Important note: For a project of this size, it is essential that you only write and test one function at a time! Or even just a part of each function at a time. Once one function is working and thoroughly tested, then go on to the next one. If you come to us having written the whole program but never tested any of it and claiming it doesn't work, we will not be able to help you without removing everything you wrote!

Function Details

We have listed and described each of the functions you need to implement below:

main(): Fill in the missing details as described in step 4, above.

read_fastq(filename):
Reads in the FASTQ file (filename). Creates a dictionary so that for each read, the read ID is the key and the nucleotide string is the value. Should return the created dictionary.

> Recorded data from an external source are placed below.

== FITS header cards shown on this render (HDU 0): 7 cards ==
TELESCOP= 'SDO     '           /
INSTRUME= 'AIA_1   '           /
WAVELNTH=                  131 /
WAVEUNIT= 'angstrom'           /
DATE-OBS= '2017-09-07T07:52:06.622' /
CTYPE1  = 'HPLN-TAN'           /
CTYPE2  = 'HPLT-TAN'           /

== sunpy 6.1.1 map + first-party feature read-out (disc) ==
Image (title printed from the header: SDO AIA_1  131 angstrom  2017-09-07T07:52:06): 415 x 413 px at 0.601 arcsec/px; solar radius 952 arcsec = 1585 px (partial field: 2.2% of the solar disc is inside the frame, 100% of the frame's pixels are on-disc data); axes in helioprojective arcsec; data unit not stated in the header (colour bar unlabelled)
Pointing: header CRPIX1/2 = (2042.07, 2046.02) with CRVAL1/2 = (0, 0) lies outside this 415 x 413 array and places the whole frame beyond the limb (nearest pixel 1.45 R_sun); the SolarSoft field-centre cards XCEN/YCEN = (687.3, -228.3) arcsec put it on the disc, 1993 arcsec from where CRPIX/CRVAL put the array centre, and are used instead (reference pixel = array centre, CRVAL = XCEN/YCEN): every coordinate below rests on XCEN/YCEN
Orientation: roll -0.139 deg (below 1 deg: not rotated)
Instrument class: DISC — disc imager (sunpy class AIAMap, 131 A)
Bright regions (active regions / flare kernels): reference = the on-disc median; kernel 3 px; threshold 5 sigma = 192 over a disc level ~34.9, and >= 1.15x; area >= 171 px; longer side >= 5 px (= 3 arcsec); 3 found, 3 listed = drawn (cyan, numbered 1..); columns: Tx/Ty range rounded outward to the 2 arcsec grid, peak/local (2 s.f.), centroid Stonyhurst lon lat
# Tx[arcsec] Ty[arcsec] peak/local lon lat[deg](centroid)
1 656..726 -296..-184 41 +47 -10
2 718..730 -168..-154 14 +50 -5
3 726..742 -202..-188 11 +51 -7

The first line of each fastq record starts with "@" and includes a second block of text that should be disregarded. Consider using the split() function to discard this second block of text. The 3rd and 4th lines of each fastq entry should be discarded. Consider using the modulo operator ("%") to determine which lines you are going to use and which lines you will skip.

read_classifications(filename):
This function reads the classification file (filename) and creates a dictionary so that for each read, the read ID is the key and the classification string is the value. (That is, this dict has the form {id: classification_string, ....}.) The function should return the created dictionary.

Note that you'll need to remove the ">39 " characters from the front of the id string to be able to match identifiers between files.

getGenusConfidence(clstring):
This function takes as input a classification string (e.g. "Bacteria; 0.96; Firmicutes; 0.96; Bacilli; 0.96;"), and returns a floating point number corresponding to the numerical value of the 12th element of the list (the significance of classification of the indicated sequence at the genus level) if it exists. If it does not exist, the function should return zero.

countNs(sequence):
This function takes as input a string containing a nucleotide sequence and returns the number of characters matching 'N' in the sequence.

printListAvg(label,data):
The inputs to this function are a string called 'label', and a list of numeric values called 'data'. The function prints the label and then prints the average of the numeric values in the data list. The function does not return anything.